- Video tape cover for 24 Horas de Sexo Ardente
- Directed by: José Mojica Marins
- Written by: Mário Lima
- Produced by: Mário Lima
- Starring: Vânia Bonier Albano Catozzi Bené de Oliveira Sílvio Júnior
- Cinematography: Virgílio Roveda
- Edited by: Valmir Dias
- Release date: 13 May 1985;
- Running time: 77 minutes
- Country: Brazil
- Language: Portuguese

= 24 Hours of Explicit Sex =

1985 film by José Mojica Marins

24 Hours of Explicit Sex (original title: 24 Horas de Sexo Explícito) is a 1985 sexploitation B-film by Brazilian director José Mojica Marins. Marins is also known by his alter ego Zé do Caixão (Eng: Coffin Joe).

Marins shot the film for the production company Fotocenas Filmes which agreed to finance his project of a new Zé do Caixão film. After the release of the film, producers failed to finance Marins for his project. 24 Horas de Sexo Explícito was Marins' biggest box-office success and two years later, he directed a sequel named 48 Hours of Hallucinatory Sex.

==Plot==
Three men make a wager on which one will have sex with more women in a period of 24 hours. They hire an obese and flamboyant gay man to be the judge and keep tally. They get seven "ugly" women for the challenge.

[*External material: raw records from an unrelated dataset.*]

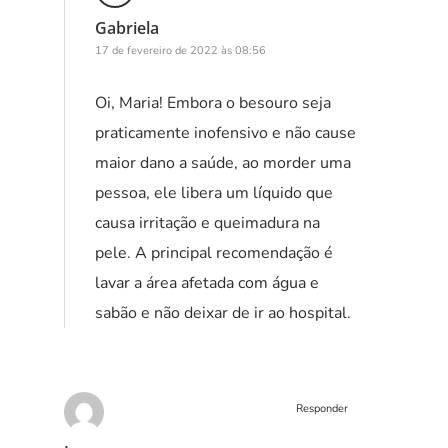
Gabriela
17 de fevereiro de 2022 às 08:56
Oi, Maria! Embora o besouro seja
praticamente inofensivo e não cause
maior dano a saúde, ao morder uma
pessoa, ele libera um líquido que
causa irritação e queimadura na
pele. A principal recomendação é
lavar a área afetada com água e
sabão e não deixar de ir ao hospital.
Responder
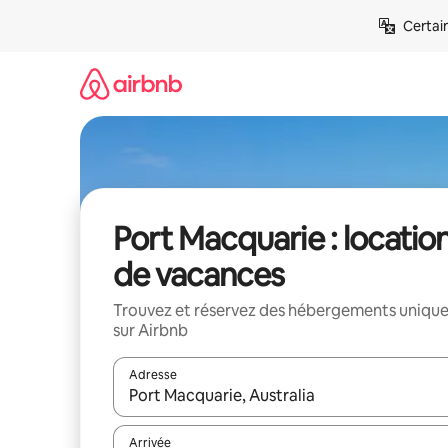
Aller
Certai
directement
au
contenu
Port Macquarie : locatio
de vacances
Trouvez et réservez des hébergements uniqu
sur Airbnb
Adresse
Lorsque les résultats s'affichent, utilisez les flèc
Arrivée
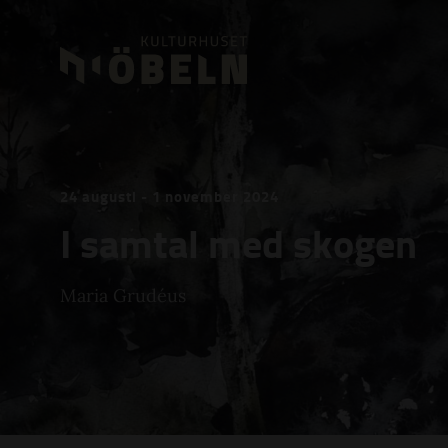
24 augusti - 1 november 2024
I samtal med skogen
Maria Grudéus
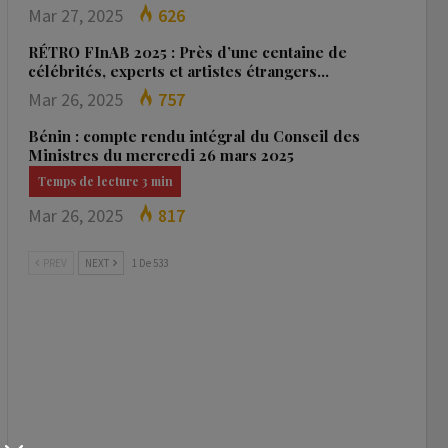
Mar 27, 2025
626
RÉTRO FInAB 2025 : Près d’une centaine de
célébrités, experts et artistes étrangers…
Mar 26, 2025
757
Bénin : compte rendu intégral du Conseil des
Ministres du mercredi 26 mars 2025
Mar 26, 2025
817
PREV
NEXT
1 De 533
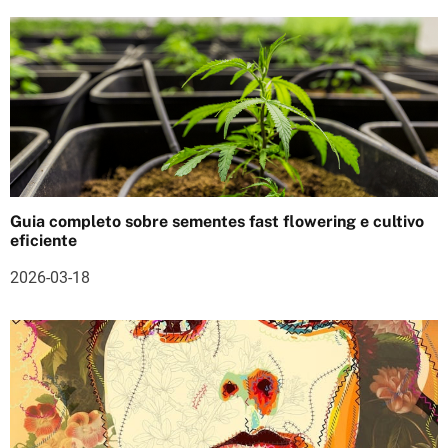
t
i
g
o
s
Guia completo sobre sementes fast flowering e cultivo
eficiente
2026-03-18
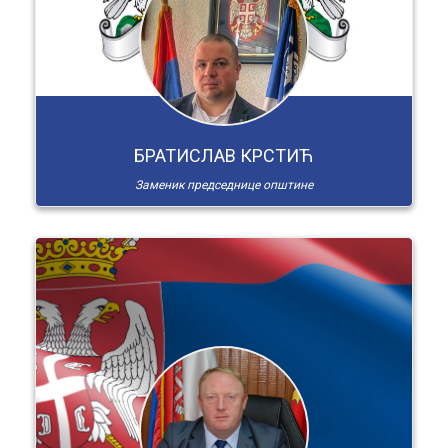
БРАТИСЛАВ КРСТИЋ
Заменик председнице општине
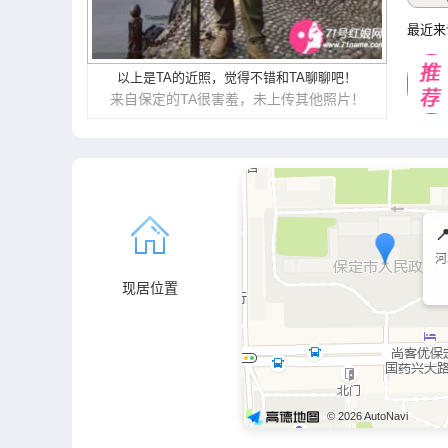
最近来
以上是TA的近照，觉得不错和TA聊聊吧！
来自保定的TA很害羞，未上传其他照片！

河
现居位置
© 2026 AutoNavi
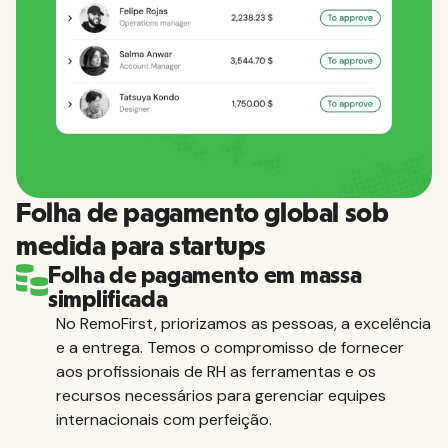
Folha de pagamento global sob
medida para startups
Folha de pagamento em massa
simplificada
No RemoFirst, priorizamos as pessoas, a excelência
e a entrega. Temos o compromisso de fornecer
aos profissionais de RH as ferramentas e os
recursos necessários para gerenciar equipes
internacionais com perfeição.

One man comments to another that "these women look like something from a Coffin Joe movie". The men gather them at a beach house and the competition begins. One man decides to quit the competition and return home to his wife (veteran Brazilian porn actress Vânia Bournier), whom he finds having sexual intercourse with "Jack", their German Shepherd dog, in Brazil's first scene of cinematic zoophilia. (The sex was simulated.) Her husband takes revenge by leaving her to romance a talking male horse, whom the man persuades to penetrate her in the rear-end. Most sexual events are narrated and critiqued by a caged parrot.

When the 24 hour period expires, the judge counts the scores of the remaining two men and the score is tied. They are encouraged until the judge announces the tie-breaker would involve the men performing acts on the judge. The duo flees the beach house pursued by the eager judge as the end screen appears.